• **AIM OF THE EXERCISE**
Your task is to output every record exactly as it is given.

• **DATASET ENTRIES**
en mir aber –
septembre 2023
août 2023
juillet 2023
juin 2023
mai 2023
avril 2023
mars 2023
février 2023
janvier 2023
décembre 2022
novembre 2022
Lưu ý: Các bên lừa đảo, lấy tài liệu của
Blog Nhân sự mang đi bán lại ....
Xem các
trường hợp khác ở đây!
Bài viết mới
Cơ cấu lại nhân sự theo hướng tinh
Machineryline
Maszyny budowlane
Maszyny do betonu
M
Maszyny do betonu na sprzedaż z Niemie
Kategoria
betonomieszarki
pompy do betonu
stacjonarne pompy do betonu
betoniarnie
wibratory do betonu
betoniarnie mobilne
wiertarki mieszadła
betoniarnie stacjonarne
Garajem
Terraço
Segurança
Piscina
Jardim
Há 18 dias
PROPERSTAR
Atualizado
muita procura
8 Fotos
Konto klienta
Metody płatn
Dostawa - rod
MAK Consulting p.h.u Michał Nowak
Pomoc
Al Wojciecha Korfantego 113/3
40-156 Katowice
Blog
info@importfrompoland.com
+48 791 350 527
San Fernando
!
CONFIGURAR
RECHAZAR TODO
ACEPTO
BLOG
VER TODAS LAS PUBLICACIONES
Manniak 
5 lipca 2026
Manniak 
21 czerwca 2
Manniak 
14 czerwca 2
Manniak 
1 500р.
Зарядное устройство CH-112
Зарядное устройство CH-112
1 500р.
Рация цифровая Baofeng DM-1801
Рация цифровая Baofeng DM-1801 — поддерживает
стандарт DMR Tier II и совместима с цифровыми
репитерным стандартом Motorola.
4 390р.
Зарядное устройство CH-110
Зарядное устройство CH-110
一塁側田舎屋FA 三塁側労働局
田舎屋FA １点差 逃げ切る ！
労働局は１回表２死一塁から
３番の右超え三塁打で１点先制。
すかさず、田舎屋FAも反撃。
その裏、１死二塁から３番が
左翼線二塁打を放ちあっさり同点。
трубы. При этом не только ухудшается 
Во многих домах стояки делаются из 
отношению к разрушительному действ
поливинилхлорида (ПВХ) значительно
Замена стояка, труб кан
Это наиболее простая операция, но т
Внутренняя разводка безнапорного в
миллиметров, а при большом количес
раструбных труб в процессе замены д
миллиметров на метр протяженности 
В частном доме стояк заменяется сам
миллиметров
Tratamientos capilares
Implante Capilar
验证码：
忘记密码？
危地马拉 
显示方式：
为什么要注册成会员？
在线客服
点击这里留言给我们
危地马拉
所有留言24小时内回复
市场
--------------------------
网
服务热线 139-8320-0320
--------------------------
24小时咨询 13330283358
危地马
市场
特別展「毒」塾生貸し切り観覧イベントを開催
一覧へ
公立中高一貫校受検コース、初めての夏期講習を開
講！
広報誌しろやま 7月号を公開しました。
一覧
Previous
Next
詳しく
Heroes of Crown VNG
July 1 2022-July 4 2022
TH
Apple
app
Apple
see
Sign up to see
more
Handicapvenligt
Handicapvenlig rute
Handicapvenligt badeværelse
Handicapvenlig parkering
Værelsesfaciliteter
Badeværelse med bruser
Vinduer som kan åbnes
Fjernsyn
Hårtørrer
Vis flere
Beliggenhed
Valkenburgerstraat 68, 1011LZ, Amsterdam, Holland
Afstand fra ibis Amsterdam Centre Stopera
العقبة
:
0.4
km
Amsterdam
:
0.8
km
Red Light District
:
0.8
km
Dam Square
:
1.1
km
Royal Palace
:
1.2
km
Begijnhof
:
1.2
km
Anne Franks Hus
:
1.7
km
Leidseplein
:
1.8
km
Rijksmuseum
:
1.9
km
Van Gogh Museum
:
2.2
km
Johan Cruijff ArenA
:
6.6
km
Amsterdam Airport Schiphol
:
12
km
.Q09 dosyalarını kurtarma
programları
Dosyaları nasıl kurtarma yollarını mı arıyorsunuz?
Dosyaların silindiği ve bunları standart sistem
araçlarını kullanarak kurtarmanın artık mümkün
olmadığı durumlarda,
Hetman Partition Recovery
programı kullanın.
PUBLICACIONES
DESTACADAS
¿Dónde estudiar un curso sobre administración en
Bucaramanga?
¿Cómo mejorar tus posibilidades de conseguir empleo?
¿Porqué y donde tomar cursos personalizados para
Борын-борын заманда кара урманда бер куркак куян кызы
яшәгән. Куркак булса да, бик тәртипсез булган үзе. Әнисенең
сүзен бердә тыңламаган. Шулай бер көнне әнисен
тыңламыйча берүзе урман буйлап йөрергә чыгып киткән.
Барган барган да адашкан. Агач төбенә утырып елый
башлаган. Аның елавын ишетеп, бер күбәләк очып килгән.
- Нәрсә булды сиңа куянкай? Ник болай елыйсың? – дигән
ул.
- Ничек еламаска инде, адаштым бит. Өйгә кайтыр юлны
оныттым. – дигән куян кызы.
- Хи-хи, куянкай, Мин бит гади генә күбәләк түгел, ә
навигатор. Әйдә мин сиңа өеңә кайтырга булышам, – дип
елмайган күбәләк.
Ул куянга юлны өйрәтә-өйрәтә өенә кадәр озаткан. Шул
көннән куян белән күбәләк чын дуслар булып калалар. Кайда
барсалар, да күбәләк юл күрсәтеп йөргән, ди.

• **SOLVED EXERCISE**
en mir aber –
septembre 2023
août 2023
juillet 2023
juin 2023
mai 2023
avril 2023
mars 2023
février 2023
janvier 2023
décembre 2022
novembre 2022
Lưu ý: Các bên lừa đảo, lấy tài liệu của
Blog Nhân sự mang đi bán lại ....
Xem các
trường hợp khác ở đây!
Bài viết mới
Cơ cấu lại nhân sự theo hướng tinh
Machineryline
Maszyny budowlane
Maszyny do betonu
M
Maszyny do betonu na sprzedaż z Niemie
Kategoria
betonomieszarki
pompy do betonu
stacjonarne pompy do betonu
betoniarnie
wibratory do betonu
betoniarnie mobilne
wiertarki mieszadła
betoniarnie stacjonarne
Garajem
Terraço
Segurança
Piscina
Jardim
Há 18 dias
PROPERSTAR
Atualizado
muita procura
8 Fotos
Konto klienta
Metody płatn
Dostawa - rod
MAK Consulting p.h.u Michał Nowak
Pomoc
Al Wojciecha Korfantego 113/3
40-156 Katowice
Blog
info@importfrompoland.com
+48 791 350 527
San Fernando
!
CONFIGURAR
RECHAZAR TODO
ACEPTO
BLOG
VER TODAS LAS PUBLICACIONES
Manniak 
5 lipca 2026
Manniak 
21 czerwca 2
Manniak 
14 czerwca 2
Manniak 
1 500р.
Зарядное устройство CH-112
Зарядное устройство CH-112
1 500р.
Рация цифровая Baofeng DM-1801
Рация цифровая Baofeng DM-1801 — поддерживает
стандарт DMR Tier II и совместима с цифровыми
репитерным стандартом Motorola.
4 390р.
Зарядное устройство CH-110
Зарядное устройство CH-110
一塁側田舎屋FA 三塁側労働局
田舎屋FA １点差 逃げ切る ！
労働局は１回表２死一塁から
３番の右超え三塁打で１点先制。
すかさず、田舎屋FAも反撃。
その裏、１死二塁から３番が
左翼線二塁打を放ちあっさり同点。
трубы. При этом не только ухудшается 
Во многих домах стояки делаются из 
отношению к разрушительному действ
поливинилхлорида (ПВХ) значительно
Замена стояка, труб кан
Это наиболее простая операция, но т
Внутренняя разводка безнапорного в
миллиметров, а при большом количес
раструбных труб в процессе замены д
миллиметров на метр протяженности 
В частном доме стояк заменяется сам
миллиметров
Tratamientos capilares
Implante Capilar
验证码：
忘记密码？
危地马拉 
显示方式：
为什么要注册成会员？
在线客服
点击这里留言给我们
危地马拉
所有留言24小时内回复
市场
--------------------------
网
服务热线 139-8320-0320
--------------------------
24小时咨询 13330283358
危地马
市场
特別展「毒」塾生貸し切り観覧イベントを開催
一覧へ
公立中高一貫校受検コース、初めての夏期講習を開
講！
広報誌しろやま 7月号を公開しました。
一覧
Previous
Next
詳しく
Heroes of Crown VNG
July 1 2022-July 4 2022
TH
Apple
app
Apple
see
Sign up to see
more
Handicapvenligt
Handicapvenlig rute
Handicapvenligt badeværelse
Handicapvenlig parkering
Værelsesfaciliteter
Badeværelse med bruser
Vinduer som kan åbnes
Fjernsyn
Hårtørrer
Vis flere
Beliggenhed
Valkenburgerstraat 68, 1011LZ, Amsterdam, Holland
Afstand fra ibis Amsterdam Centre Stopera
العقبة
:
0.4
km
Amsterdam
:
0.8
km
Red Light District
:
0.8
km
Dam Square
:
1.1
km
Royal Palace
:
1.2
km
Begijnhof
:
1.2
km
Anne Franks Hus
:
1.7
km
Leidseplein
:
1.8
km
Rijksmuseum
:
1.9
km
Van Gogh Museum
:
2.2
km
Johan Cruijff ArenA
:
6.6
km
Amsterdam Airport Schiphol
:
12
km
.Q09 dosyalarını kurtarma
programları
Dosyaları nasıl kurtarma yollarını mı arıyorsunuz?
Dosyaların silindiği ve bunları standart sistem
araçlarını kullanarak kurtarmanın artık mümkün
olmadığı durumlarda,
Hetman Partition Recovery
programı kullanın.
PUBLICACIONES
DESTACADAS
¿Dónde estudiar un curso sobre administración en
Bucaramanga?
¿Cómo mejorar tus posibilidades de conseguir empleo?
¿Porqué y donde tomar cursos personalizados para
Борын-борын заманда кара урманда бер куркак куян кызы
яшәгән. Куркак булса да, бик тәртипсез булган үзе. Әнисенең
сүзен бердә тыңламаган. Шулай бер көнне әнисен
тыңламыйча берүзе урман буйлап йөрергә чыгып киткән.
Барган барган да адашкан. Агач төбенә утырып елый
башлаган. Аның елавын ишетеп, бер күбәләк очып килгән.
- Нәрсә булды сиңа куянкай? Ник болай елыйсың? – дигән
ул.
- Ничек еламаска инде, адаштым бит. Өйгә кайтыр юлны
оныттым. – дигән куян кызы.
- Хи-хи, куянкай, Мин бит гади генә күбәләк түгел, ә
навигатор. Әйдә мин сиңа өеңә кайтырга булышам, – дип
елмайган күбәләк.
Ул куянга юлны өйрәтә-өйрәтә өенә кадәр озаткан. Шул
көннән куян белән күбәләк чын дуслар булып калалар. Кайда
барсалар, да күбәләк юл күрсәтеп йөргән, ди.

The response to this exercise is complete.